Выкурил две сигареты, допил кофе. Вышел. Вечер выдался жиденький. В ушах стучало, а может, ветер выл. Пьяный. Борису показалось, что человек, что курил на противоположной стороне улицы, чем-то ему знаком. Было в нем что-то… неприятное… Человек отклеился от столба, пошел за ним следом по узкой улочке, неся на плечах желтый свет фонарный, противно шаркая, как шпана. Борис подумал: хвост… слежка! И захохотал. Сделал петлю, шарканье не отстает. Прошел между колоннами Ангельского мостика, поднялся наверх, встал — верно: тоже поднялся! тоже встал! Комедия! Настоящая комедия! Борис, нахально улыбаясь, подошел к нему. Человек в картузе не смутился. Только воротник приподнял. Стоит, курит, даже сплюнул вниз. Типичное эстонское лицо.
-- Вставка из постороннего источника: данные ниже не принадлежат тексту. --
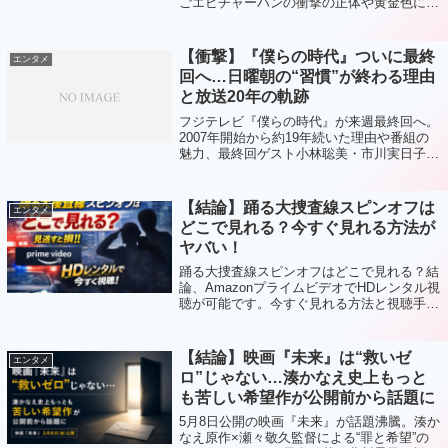
ごエビチャーハンの衝撃の正体や黄金色に輝
く鳥そばの魅力、なぜここまでバズっている
のか理由をわかりやすくまとめました。
【衝撃】『僕らの時代』ついに最終
エンタメ
回へ…日曜朝の“習慣”が終わる理由
と放送20年の軌跡
フジテレビ『僕らの時代』が来週最終回へ。
2007年開始から約19年続いた理由や番組の
魅力、最終回ゲスト小林聡美・市川実日子・
片桐はいりの見どころを徹底解説。日曜朝
の“習慣”が終わる瞬間とは？
【結論】踊る大捜査線スピンオフは
エンタメ
どこで見れる？今すぐ見れる方法が
ヤバい！
踊る大捜査線スピンオフはどこで見れる？結
論、AmazonプライムビデオでHDレンタル視
聴が可能です。今すぐ見れる方法と視聴手順
をわかりやすく解説します。
【結論】映画『未来』は“救いゼ
エンタメ
ロ”じゃない…湊かなえ史上もっと
も苦しい希望作が公開前から話題に
5月8日公開の映画『未来』が話題沸騰。湊か
なえ原作×瀬々敬久監督による“罪と希望”の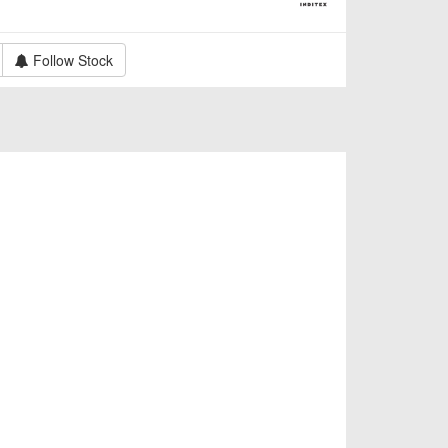
Follow Stock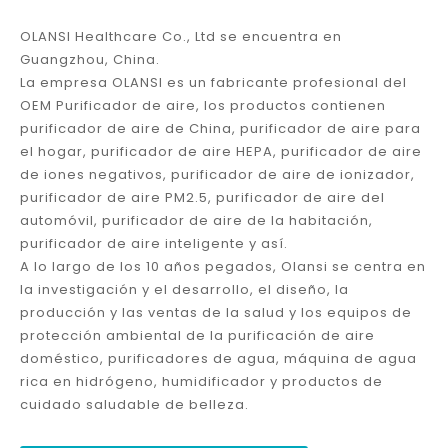
Guangzhou, China.
La empresa OLANSI es un fabricante profesional del
OEM Purificador de aire, los productos contienen
purificador de aire de China, purificador de aire para
el hogar, purificador de aire HEPA, purificador de aire
de iones negativos, purificador de aire de ionizador,
purificador de aire PM2.5, purificador de aire del
automóvil, purificador de aire de la habitación,
purificador de aire inteligente y así.
A lo largo de los 10 años pegados, Olansi se centra en
la investigación y el desarrollo, el diseño, la
producción y las ventas de la salud y los equipos de
protección ambiental de la purificación de aire
doméstico, purificadores de agua, máquina de agua
rica en hidrógeno, humidificador y productos de
cuidado saludable de belleza.
Aprende más sobre Olansi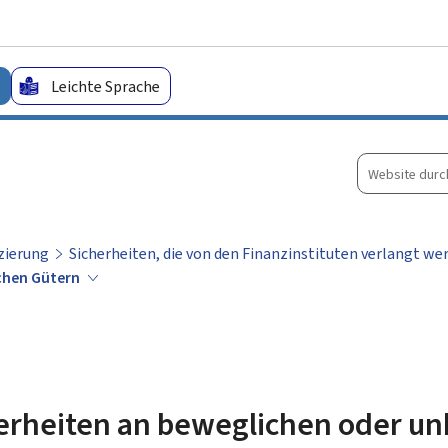
Zum Hauptmenü
Zum Inhalt
Leichte Sprache
Website
durchsuche
zierung
Sicherheiten, die von den Finanzinstituten verlangt we
ichen Gütern
herheiten an beweglichen oder u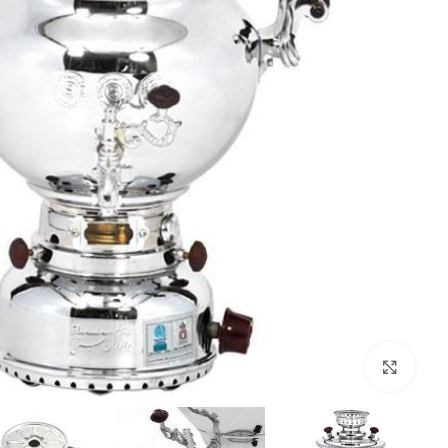
بزرگنمایی تصویر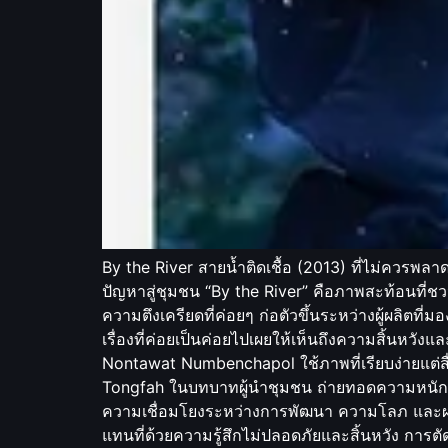
By the River สายน้ำติดเชื้อ (2013) ที่ไม่ควรพลาด
ปัญหาสู่ชุมชน “By the River” คือภาพสะท้อนที่ชว
ความตึงเครียดที่ค่อยๆ ก่อตัวขึ้นระหว่างผู้ผลิต
เรื่องที่ค่อยเป็นค่อยไปเผยให้เห็นถึงความสิ้นหวังแ
Nontawat Numbenchapol ใช้ภาพที่เรียบง่ายแต่สื
Tongfah ในบทบาทผู้นำชุมชน ถ่ายทอดความหนักแน่
ความเชื่อมโยงระหว่างการพัฒนา ความโลภ และผลกร
แทนที่ด้วยความรู้สึกไม่ปลอดภัยและสิ้นหวัง การ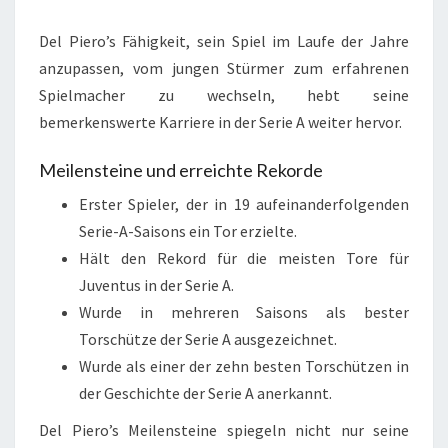
Del Piero’s Fähigkeit, sein Spiel im Laufe der Jahre
anzupassen, vom jungen Stürmer zum erfahrenen
Spielmacher zu wechseln, hebt seine
bemerkenswerte Karriere in der Serie A weiter hervor.
Meilensteine und erreichte Rekorde
Erster Spieler, der in 19 aufeinanderfolgenden
Serie-A-Saisons ein Tor erzielte.
Hält den Rekord für die meisten Tore für
Juventus in der Serie A.
Wurde in mehreren Saisons als bester
Torschütze der Serie A ausgezeichnet.
Wurde als einer der zehn besten Torschützen in
der Geschichte der Serie A anerkannt.
Del Piero’s Meilensteine spiegeln nicht nur seine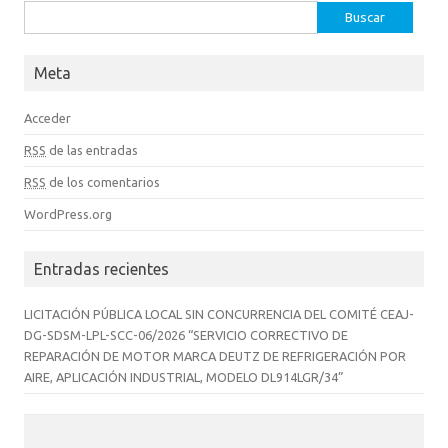
Buscar:
Meta
Acceder
RSS
de las entradas
RSS
de los comentarios
WordPress.org
Entradas recientes
LICITACIÓN PÚBLICA LOCAL SIN CONCURRENCIA DEL COMITÉ CEAJ-
DG-SDSM-LPL-SCC-06/2026 “SERVICIO CORRECTIVO DE
REPARACIÓN DE MOTOR MARCA DEUTZ DE REFRIGERACIÓN POR
AIRE, APLICACIÓN INDUSTRIAL, MODELO DL914LGR/34”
— Следите? — сказал Ребров. — Ну, следите, следите. — Человек стоял и смотрел на него с безразличием собаки. — Я вам докладываю: иду к Ивану Каблукову. Так и доложите вашему начальству! Запишите сразу. Продиктую и адрес! Не хотите? Что смотрите? Доложите вашему начальству: Ребров ходил к Каблукову!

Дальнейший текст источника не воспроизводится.